» **Exercise details**:
Look through the records and copy every line in which "vyos" appears.

» **Saved entries**:
----
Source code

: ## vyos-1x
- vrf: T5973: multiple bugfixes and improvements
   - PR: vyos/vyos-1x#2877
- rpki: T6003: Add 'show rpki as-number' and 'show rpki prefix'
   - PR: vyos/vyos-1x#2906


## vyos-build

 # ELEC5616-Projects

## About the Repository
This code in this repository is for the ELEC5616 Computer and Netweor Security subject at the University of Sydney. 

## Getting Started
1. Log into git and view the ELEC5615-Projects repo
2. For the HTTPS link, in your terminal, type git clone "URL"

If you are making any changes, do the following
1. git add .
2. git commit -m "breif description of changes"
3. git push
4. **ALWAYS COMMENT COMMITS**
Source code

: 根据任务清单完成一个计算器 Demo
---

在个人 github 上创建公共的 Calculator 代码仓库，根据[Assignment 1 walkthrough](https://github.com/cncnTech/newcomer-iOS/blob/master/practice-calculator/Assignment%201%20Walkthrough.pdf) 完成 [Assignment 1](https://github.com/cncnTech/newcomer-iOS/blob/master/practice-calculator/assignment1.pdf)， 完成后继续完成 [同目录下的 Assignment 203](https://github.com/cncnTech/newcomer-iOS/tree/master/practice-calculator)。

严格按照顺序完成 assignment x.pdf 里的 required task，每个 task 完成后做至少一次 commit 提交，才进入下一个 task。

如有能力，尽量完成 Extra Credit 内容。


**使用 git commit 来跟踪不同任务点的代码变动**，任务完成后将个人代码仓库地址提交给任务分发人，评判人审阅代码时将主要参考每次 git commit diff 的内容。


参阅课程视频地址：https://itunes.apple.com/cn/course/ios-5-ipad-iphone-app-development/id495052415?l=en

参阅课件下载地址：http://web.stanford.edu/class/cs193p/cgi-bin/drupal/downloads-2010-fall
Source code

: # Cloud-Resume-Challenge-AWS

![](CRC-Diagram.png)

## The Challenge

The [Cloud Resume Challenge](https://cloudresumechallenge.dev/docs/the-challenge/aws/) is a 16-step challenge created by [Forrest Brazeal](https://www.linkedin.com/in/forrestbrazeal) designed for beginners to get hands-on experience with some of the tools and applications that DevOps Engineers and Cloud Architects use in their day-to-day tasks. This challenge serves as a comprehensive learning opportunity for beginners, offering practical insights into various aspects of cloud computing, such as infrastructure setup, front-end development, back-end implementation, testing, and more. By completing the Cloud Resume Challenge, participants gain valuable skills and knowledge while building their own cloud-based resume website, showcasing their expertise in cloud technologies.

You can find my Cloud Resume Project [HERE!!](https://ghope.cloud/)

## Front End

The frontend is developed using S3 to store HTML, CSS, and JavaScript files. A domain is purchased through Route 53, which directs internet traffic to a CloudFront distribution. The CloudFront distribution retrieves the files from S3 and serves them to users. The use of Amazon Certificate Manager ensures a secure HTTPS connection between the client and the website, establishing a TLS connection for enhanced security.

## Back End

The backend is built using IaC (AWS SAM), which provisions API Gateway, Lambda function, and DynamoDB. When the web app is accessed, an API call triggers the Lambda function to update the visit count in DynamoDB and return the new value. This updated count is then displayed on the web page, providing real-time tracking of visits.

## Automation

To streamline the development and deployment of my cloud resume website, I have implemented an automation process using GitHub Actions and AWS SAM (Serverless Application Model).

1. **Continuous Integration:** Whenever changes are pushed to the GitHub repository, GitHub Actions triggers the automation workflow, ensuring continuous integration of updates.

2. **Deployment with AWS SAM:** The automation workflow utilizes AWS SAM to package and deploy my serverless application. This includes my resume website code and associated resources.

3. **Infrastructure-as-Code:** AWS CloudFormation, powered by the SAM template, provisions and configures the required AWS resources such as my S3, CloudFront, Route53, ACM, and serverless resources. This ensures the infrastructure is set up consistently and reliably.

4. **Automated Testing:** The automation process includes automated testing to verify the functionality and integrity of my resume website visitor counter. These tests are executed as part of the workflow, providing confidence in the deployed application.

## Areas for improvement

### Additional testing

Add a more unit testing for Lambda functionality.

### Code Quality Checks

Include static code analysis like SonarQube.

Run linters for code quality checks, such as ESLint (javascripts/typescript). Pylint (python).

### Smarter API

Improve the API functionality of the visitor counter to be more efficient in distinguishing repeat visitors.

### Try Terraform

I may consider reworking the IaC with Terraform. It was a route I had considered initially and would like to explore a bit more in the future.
----
» **Task output**:
: ## vyos-1x
   - PR: vyos/vyos-1x#2877
   - PR: vyos/vyos-1x#2906
## vyos-build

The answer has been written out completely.